▶ _TRY IT_:
Give back every line of the data below exactly.

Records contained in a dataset
━━━━━━━━━━━━━━━━━━━━
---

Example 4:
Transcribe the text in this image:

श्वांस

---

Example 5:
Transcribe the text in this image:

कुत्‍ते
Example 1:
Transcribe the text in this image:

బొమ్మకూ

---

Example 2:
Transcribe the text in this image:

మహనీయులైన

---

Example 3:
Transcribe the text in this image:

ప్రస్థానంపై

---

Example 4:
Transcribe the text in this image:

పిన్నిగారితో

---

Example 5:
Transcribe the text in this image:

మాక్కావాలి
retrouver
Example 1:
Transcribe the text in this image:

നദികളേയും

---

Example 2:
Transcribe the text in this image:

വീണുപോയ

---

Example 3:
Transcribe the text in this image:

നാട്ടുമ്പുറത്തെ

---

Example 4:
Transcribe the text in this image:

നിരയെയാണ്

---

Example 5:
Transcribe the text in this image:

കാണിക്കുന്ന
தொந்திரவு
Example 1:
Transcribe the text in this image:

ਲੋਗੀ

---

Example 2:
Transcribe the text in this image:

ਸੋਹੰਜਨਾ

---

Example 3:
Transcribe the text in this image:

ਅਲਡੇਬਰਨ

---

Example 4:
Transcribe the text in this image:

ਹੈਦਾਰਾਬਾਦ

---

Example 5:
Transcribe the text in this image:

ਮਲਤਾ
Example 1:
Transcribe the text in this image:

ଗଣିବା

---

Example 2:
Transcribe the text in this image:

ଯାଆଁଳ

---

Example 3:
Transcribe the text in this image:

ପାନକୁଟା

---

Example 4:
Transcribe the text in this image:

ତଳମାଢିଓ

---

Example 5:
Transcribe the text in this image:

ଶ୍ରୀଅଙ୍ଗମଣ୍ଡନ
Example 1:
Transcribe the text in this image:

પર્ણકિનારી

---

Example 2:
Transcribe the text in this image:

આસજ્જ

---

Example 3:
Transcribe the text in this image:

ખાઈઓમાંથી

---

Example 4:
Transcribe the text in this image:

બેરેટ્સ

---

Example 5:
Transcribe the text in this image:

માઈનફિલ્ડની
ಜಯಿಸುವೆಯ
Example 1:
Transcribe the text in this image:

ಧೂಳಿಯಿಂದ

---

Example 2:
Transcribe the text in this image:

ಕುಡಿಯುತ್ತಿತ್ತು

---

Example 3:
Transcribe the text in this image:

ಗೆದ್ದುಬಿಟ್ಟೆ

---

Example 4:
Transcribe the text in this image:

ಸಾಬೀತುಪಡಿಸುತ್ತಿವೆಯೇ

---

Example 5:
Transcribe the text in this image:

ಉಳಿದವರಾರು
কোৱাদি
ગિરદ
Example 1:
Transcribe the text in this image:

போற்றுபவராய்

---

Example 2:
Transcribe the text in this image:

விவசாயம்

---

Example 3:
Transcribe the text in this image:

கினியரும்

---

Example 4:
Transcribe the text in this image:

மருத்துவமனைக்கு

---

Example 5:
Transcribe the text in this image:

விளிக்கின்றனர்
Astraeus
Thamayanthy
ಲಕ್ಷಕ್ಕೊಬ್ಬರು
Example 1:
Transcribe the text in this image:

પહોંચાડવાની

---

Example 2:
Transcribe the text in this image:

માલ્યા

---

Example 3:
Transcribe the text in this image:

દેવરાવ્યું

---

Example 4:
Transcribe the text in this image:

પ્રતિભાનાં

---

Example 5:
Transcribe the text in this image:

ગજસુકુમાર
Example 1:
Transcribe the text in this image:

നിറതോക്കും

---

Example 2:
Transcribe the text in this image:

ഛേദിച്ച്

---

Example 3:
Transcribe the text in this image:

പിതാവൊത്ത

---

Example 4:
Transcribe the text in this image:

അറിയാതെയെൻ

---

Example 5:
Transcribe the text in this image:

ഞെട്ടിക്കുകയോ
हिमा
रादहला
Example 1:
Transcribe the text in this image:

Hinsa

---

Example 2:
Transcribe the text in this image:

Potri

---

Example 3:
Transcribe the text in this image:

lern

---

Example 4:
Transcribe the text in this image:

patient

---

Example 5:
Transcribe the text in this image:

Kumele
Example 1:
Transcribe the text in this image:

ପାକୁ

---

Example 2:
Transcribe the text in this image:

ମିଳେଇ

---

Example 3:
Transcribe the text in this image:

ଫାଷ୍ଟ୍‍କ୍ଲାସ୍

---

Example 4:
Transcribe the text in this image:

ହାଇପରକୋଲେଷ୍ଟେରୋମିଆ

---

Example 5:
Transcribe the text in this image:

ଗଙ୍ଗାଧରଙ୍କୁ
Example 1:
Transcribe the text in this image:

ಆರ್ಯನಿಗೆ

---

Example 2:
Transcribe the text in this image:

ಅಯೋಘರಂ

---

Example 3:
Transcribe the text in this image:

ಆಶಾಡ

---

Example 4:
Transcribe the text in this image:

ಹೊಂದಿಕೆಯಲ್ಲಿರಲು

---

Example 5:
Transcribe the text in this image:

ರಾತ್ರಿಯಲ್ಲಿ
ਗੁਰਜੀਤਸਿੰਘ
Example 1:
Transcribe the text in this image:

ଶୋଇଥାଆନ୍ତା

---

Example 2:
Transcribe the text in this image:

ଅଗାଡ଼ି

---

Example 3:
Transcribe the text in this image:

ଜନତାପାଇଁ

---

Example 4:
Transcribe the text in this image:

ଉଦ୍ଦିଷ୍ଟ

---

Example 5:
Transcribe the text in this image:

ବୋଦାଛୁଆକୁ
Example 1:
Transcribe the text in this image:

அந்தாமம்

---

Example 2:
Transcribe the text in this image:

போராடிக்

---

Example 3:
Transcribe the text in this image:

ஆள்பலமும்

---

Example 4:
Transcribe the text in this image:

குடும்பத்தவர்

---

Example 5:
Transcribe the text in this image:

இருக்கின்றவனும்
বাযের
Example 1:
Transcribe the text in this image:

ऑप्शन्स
━━━━━━━━━━━━━━━━━━━━
▶ _REPLY TO THE EXERCISE_:
---

Example 4:
Transcribe the text in this image:

श्वांस

---

Example 5:
Transcribe the text in this image:

कुत्‍ते
Example 1:
Transcribe the text in this image:

బొమ్మకూ

---

Example 2:
Transcribe the text in this image:

మహనీయులైన

---

Example 3:
Transcribe the text in this image:

ప్రస్థానంపై

---

Example 4:
Transcribe the text in this image:

పిన్నిగారితో

---

Example 5:
Transcribe the text in this image:

మాక్కావాలి
retrouver
Example 1:
Transcribe the text in this image:

നദികളേയും

---

Example 2:
Transcribe the text in this image:

വീണുപോയ

---

Example 3:
Transcribe the text in this image:

നാട്ടുമ്പുറത്തെ

---

Example 4:
Transcribe the text in this image:

നിരയെയാണ്

---

Example 5:
Transcribe the text in this image:

കാണിക്കുന്ന
தொந்திரவு
Example 1:
Transcribe the text in this image:

ਲੋਗੀ

---

Example 2:
Transcribe the text in this image:

ਸੋਹੰਜਨਾ

---

Example 3:
Transcribe the text in this image:

ਅਲਡੇਬਰਨ

---

Example 4:
Transcribe the text in this image:

ਹੈਦਾਰਾਬਾਦ

---

Example 5:
Transcribe the text in this image:

ਮਲਤਾ
Example 1:
Transcribe the text in this image:

ଗଣିବା

---

Example 2:
Transcribe the text in this image:

ଯାଆଁଳ

---

Example 3:
Transcribe the text in this image:

ପାନକୁଟା

---

Example 4:
Transcribe the text in this image:

ତଳମାଢିଓ

---

Example 5:
Transcribe the text in this image:

ଶ୍ରୀଅଙ୍ଗମଣ୍ଡନ
Example 1:
Transcribe the text in this image:

પર્ણકિનારી

---

Example 2:
Transcribe the text in this image:

આસજ્જ

---

Example 3:
Transcribe the text in this image:

ખાઈઓમાંથી

---

Example 4:
Transcribe the text in this image:

બેરેટ્સ

---

Example 5:
Transcribe the text in this image:

માઈનફિલ્ડની
ಜಯಿಸುವೆಯ
Example 1:
Transcribe the text in this image:

ಧೂಳಿಯಿಂದ

---

Example 2:
Transcribe the text in this image:

ಕುಡಿಯುತ್ತಿತ್ತು

---

Example 3:
Transcribe the text in this image:

ಗೆದ್ದುಬಿಟ್ಟೆ

---

Example 4:
Transcribe the text in this image:

ಸಾಬೀತುಪಡಿಸುತ್ತಿವೆಯೇ

---

Example 5:
Transcribe the text in this image:

ಉಳಿದವರಾರು
কোৱাদি
ગિરદ
Example 1:
Transcribe the text in this image:

போற்றுபவராய்

---

Example 2:
Transcribe the text in this image:

விவசாயம்

---

Example 3:
Transcribe the text in this image:

கினியரும்

---

Example 4:
Transcribe the text in this image:

மருத்துவமனைக்கு

---

Example 5:
Transcribe the text in this image:

விளிக்கின்றனர்
Astraeus
Thamayanthy
ಲಕ್ಷಕ್ಕೊಬ್ಬರು
Example 1:
Transcribe the text in this image:

પહોંચાડવાની

---

Example 2:
Transcribe the text in this image:

માલ્યા

---

Example 3:
Transcribe the text in this image:

દેવરાવ્યું

---

Example 4:
Transcribe the text in this image:

પ્રતિભાનાં

---

Example 5:
Transcribe the text in this image:

ગજસુકુમાર
Example 1:
Transcribe the text in this image:

നിറതോക്കും

---

Example 2:
Transcribe the text in this image:

ഛേദിച്ച്

---

Example 3:
Transcribe the text in this image:

പിതാവൊത്ത

---

Example 4:
Transcribe the text in this image:

അറിയാതെയെൻ

---

Example 5:
Transcribe the text in this image:

ഞെട്ടിക്കുകയോ
हिमा
रादहला
Example 1:
Transcribe the text in this image:

Hinsa

---

Example 2:
Transcribe the text in this image:

Potri

---

Example 3:
Transcribe the text in this image:

lern

---

Example 4:
Transcribe the text in this image:

patient

---

Example 5:
Transcribe the text in this image:

Kumele
Example 1:
Transcribe the text in this image:

ପାକୁ

---

Example 2:
Transcribe the text in this image:

ମିଳେଇ

---

Example 3:
Transcribe the text in this image:

ଫାଷ୍ଟ୍‍କ୍ଲାସ୍

---

Example 4:
Transcribe the text in this image:

ହାଇପରକୋଲେଷ୍ଟେରୋମିଆ

---

Example 5:
Transcribe the text in this image:

ଗଙ୍ଗାଧରଙ୍କୁ
Example 1:
Transcribe the text in this image:

ಆರ್ಯನಿಗೆ

---

Example 2:
Transcribe the text in this image:

ಅಯೋಘರಂ

---

Example 3:
Transcribe the text in this image:

ಆಶಾಡ

---

Example 4:
Transcribe the text in this image:

ಹೊಂದಿಕೆಯಲ್ಲಿರಲು

---

Example 5:
Transcribe the text in this image:

ರಾತ್ರಿಯಲ್ಲಿ
ਗੁਰਜੀਤਸਿੰਘ
Example 1:
Transcribe the text in this image:

ଶୋଇଥାଆନ୍ତା

---

Example 2:
Transcribe the text in this image:

ଅଗାଡ଼ି

---

Example 3:
Transcribe the text in this image:

ଜନତାପାଇଁ

---

Example 4:
Transcribe the text in this image:

ଉଦ୍ଦିଷ୍ଟ

---

Example 5:
Transcribe the text in this image:

ବୋଦାଛୁଆକୁ
Example 1:
Transcribe the text in this image:

அந்தாமம்

---

Example 2:
Transcribe the text in this image:

போராடிக்

---

Example 3:
Transcribe the text in this image:

ஆள்பலமும்

---

Example 4:
Transcribe the text in this image:

குடும்பத்தவர்

---

Example 5:
Transcribe the text in this image:

இருக்கின்றவனும்
বাযের
Example 1:
Transcribe the text in this image:

ऑप्शन्स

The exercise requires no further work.